• [EXTRACT PROVIDED]:
- Opening Delimiter -
Jira Cloud performance degraded
Incident Report for Jira Software
Postmortem

SUMMARY

Between 11:22 AM UTC on September 21, 2021, and 10:26 PM UTC on September 22, 2021, some Atlassian customers using Jira Software, Jira Service Management, and Jira Work Management products were intermittently unable to create issues and receive emails, and overall experienced performance degradation. The event was triggered by a feature rollout. 

The change was introducing minor modifications in permissions check component. During the production rollout misbehaving safe rollout checks impacted some customers on US-East and US-West2 regions. The incident was detected after 1 hour and 20 minutes by an internal alert system and mitigated by reversing the feature rollout which put Atlassian systems into a known good state. The total time to resolution was about 35 hours and 04 minutes (9 hours and 3 minutes to resolve the incident on the first occurrence, then 12 hours and 1 minute when the same incident occurred the following day).

IMPACT

The overall impact was between 11:22 AM UTC on September 21, 2021, and 10:26 PM UTC on September 22, 2021, for customers of Jira Software, Jira Service Management, and Jira Work Management products. The incident caused service disruption to US-East and US-West2 regions customers only, where they were intermittently unable to create issues, receive emails and experienced performance degradation. 

ROOT CAUSE

The issue was caused by a bug in a component responsible for safe feature rollouts - JQL Consistency Checks.  When new feature of minor modifications in permission check component was rolled and enabled for checks on small percentage of production fleet in two regions, the asynchronous jobs running in the background to validate this feature started failing.  Moreover, they increased memory pressure on the servers, leading to long JVM Garbage Collection pauses and eventually to their crashes. The long JVM Garbage Collection pauses impacted the database replication latency health checks and this in turn degraded performance of remaining database operations in Jira Software, Jira Service Management and Jira Work Management products, or complete outage.  The root cause of the incident was the bug in JQL Consistency Checks component used to validate new features being rolled to production.
- Closing Delimiter -
• [TO-DO ITEM A]: According to the incident report, how long did it take to detect the incident, and what detected it?

• [INPUT FOR THIS TASK]:
- Opening Delimiter -
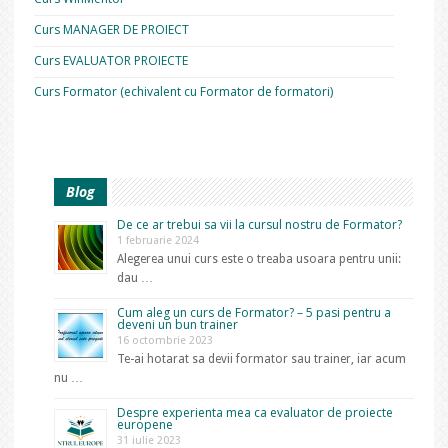
Curs MANAGER DE PROIECT
Curs EVALUATOR PROIECTE
Curs Formator (echivalent cu Formator de formatori)
Blog
De ce ar trebui sa vii la cursul nostru de Formator?
1 februarie 2024
Alegerea unui curs este o treaba usoara pentru unii:
dau …
Cum aleg un curs de Formator? – 5 pasi pentru a
deveni un bun trainer
16 octombrie 2023
Te-ai hotarat sa devii formator sau trainer, iar acum
nu …
Despre experienta mea ca evaluator de proiecte
europene
31 iulie 2023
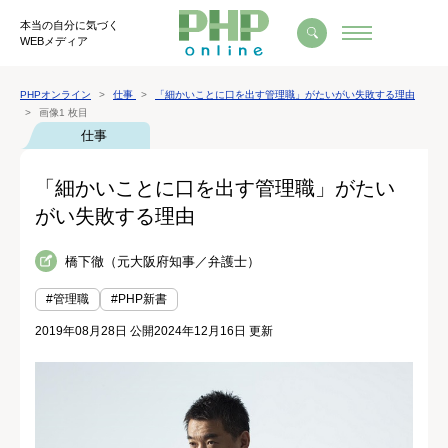
本当の自分に気づく
WEBメディア
PHPオンライン
仕事
「細かいことに口を出す管理職」がたいがい失敗する理由
画像1 枚目
仕事
「細かいことに口を出す管理職」がたい
がい失敗する理由
橋下徹（元大阪府知事／弁護士）
#管理職
#PHP新書
2019年08月28日 公開
2024年12月16日 更新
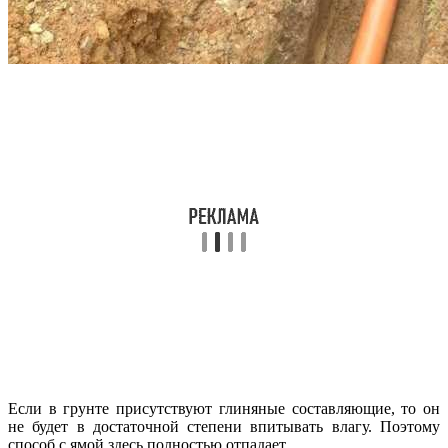
Если в грунте присутствуют глиняные составляющие, то он
не будет в достаточной степени впитывать влагу. Поэтому
способ с ямой здесь полностью отпадает.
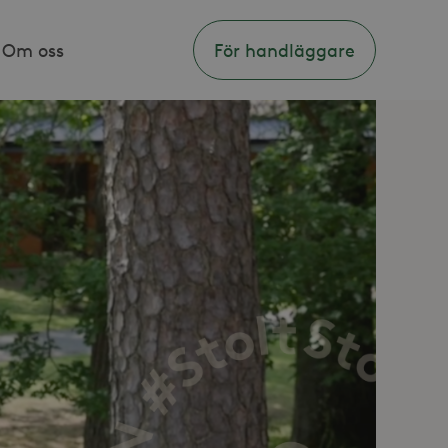
Om oss
För handläggare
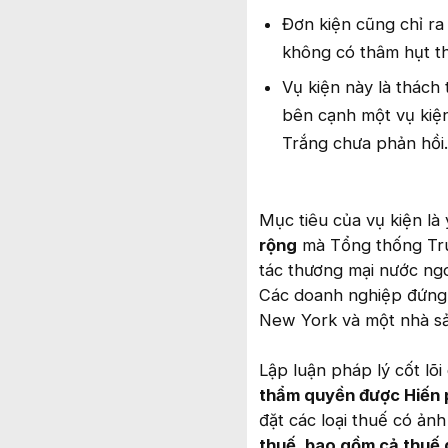
Đơn kiện cũng chỉ ra
không có thâm hụt t
Vụ kiện này là thách
bên cạnh một vụ kiện
Trắng chưa phản hồi
Mục tiêu của vụ kiện là
rộng
mà Tổng thống Tru
tác thương mại nước ngo
Các doanh nghiệp đứng
New York và một nhà sản
Lập luận pháp lý cốt lõ
thẩm quyền được Hiến 
đặt các loại thuế có ản
thuế, bao gồm cả thuế 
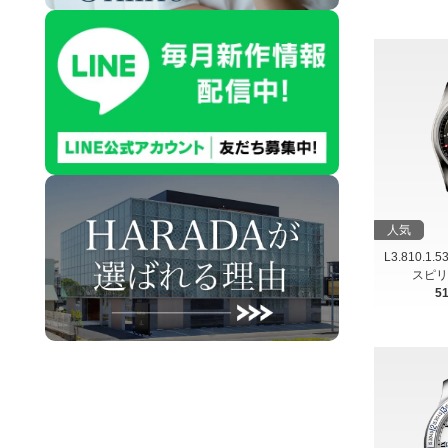
人気
L3.810.1.
スピリ
5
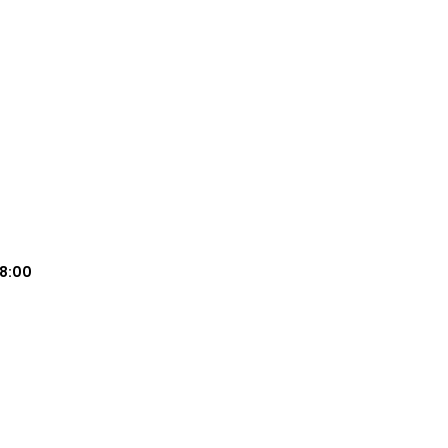
18:00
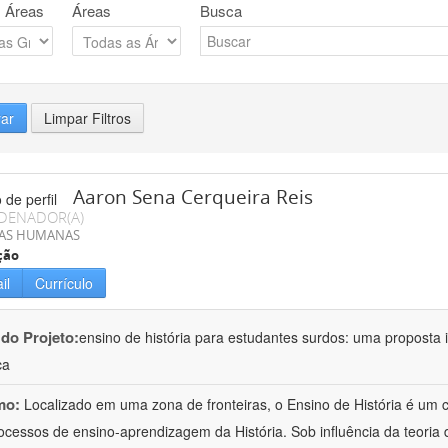
 Áreas
Áreas
Busca
rar
Limpar Filtros
Aaron Sena Cerqueira Reis
DENADOR(A)
IAS HUMANAS
ção
il
Currículo
 do Projeto:
ensino de história para estudantes surdos: uma proposta i
ca
mo:
Localizado em uma zona de fronteiras, o Ensino de História é um
ocessos de ensino-aprendizagem da História. Sob influência da teoria d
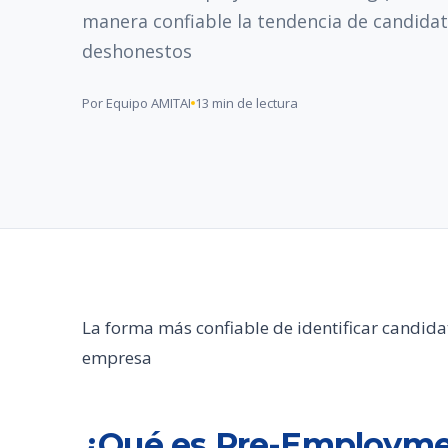
manera confiable la tendencia de candida
deshonestos
Por Equipo AMITAI
13 min de lectura
La forma más confiable de identificar candid
empresa
¿Qué es Pre-Employme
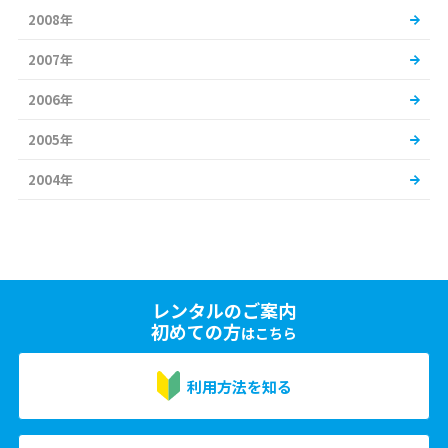
2008年
2007年
2006年
2005年
2004年
レンタルのご案内
初めての方
はこちら
利用方法を知る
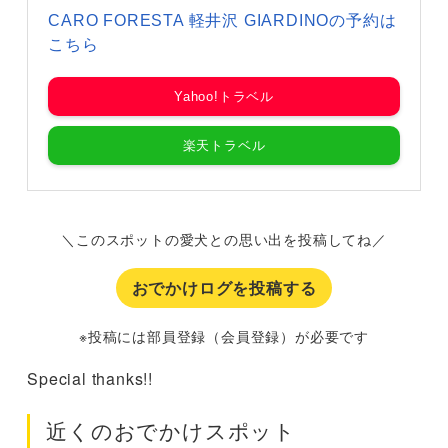
CARO FORESTA 軽井沢 GIARDINOの予約は
こちら
Yahoo!トラベル
楽天トラベル
＼このスポットの愛犬との思い出を投稿してね／
おでかけログを投稿する
※投稿には部員登録（会員登録）が必要です
Special thanks!!
近くのおでかけスポット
- Closing Delimiter -
• [TO-DO ITEM B]: Write out the records from their first line through the line containing "ocessos de ensino-aprendizagem", switching each "Áreas" to "Categorias" and keeping everything else the same. Leave the pictures out.

• [RESPONSE AREA A]: An internal alert system detected it after 1 hour and 20 minutes.

• [RESPONSE AREA B]:
Curs MANAGER DE PROIECT
Curs EVALUATOR PROIECTE
Curs Formator (echivalent cu Formator de formatori)
Blog
De ce ar trebui sa vii la cursul nostru de Formator?
1 februarie 2024
Alegerea unui curs este o treaba usoara pentru unii:
dau …
Cum aleg un curs de Formator? – 5 pasi pentru a
deveni un bun trainer
16 octombrie 2023
Te-ai hotarat sa devii formator sau trainer, iar acum
nu …
Despre experienta mea ca evaluator de proiecte
europene
31 iulie 2023
本当の自分に気づく
WEBメディア
PHPオンライン
仕事
「細かいことに口を出す管理職」がたいがい失敗する理由
画像1 枚目
仕事
「細かいことに口を出す管理職」がたい
がい失敗する理由
橋下徹（元大阪府知事／弁護士）
#管理職
#PHP新書
2019年08月28日 公開
2024年12月16日 更新
Если в грунте присутствуют глиняные составляющие, то он
не будет в достаточной степени впитывать влагу. Поэтому
способ с ямой здесь полностью отпадает.
Om oss
För handläggare
Đơn kiện cũng chỉ ra
không có thâm hụt t
Vụ kiện này là thách
bên cạnh một vụ kiện
Trắng chưa phản hồi
Mục tiêu của vụ kiện là
rộng
mà Tổng thống Tru
tác thương mại nước ngo
Các doanh nghiệp đứng
New York và một nhà sản
Lập luận pháp lý cốt lõ
thẩm quyền được Hiến 
đặt các loại thuế có ản
thuế, bao gồm cả thuế 
人気
L3.810.1.
スピリ
5
18:00
 Categorias
Categorias
Busca
rar
Limpar Filtros
Aaron Sena Cerqueira Reis
DENADOR(A)
IAS HUMANAS
ção
il
Currículo
 do Projeto:
ensino de história para estudantes surdos: uma proposta i
ca
mo:
Localizado em uma zona de fronteiras, o Ensino de História é um
ocessos de ensino-aprendizagem da História. Sob influência da teoria d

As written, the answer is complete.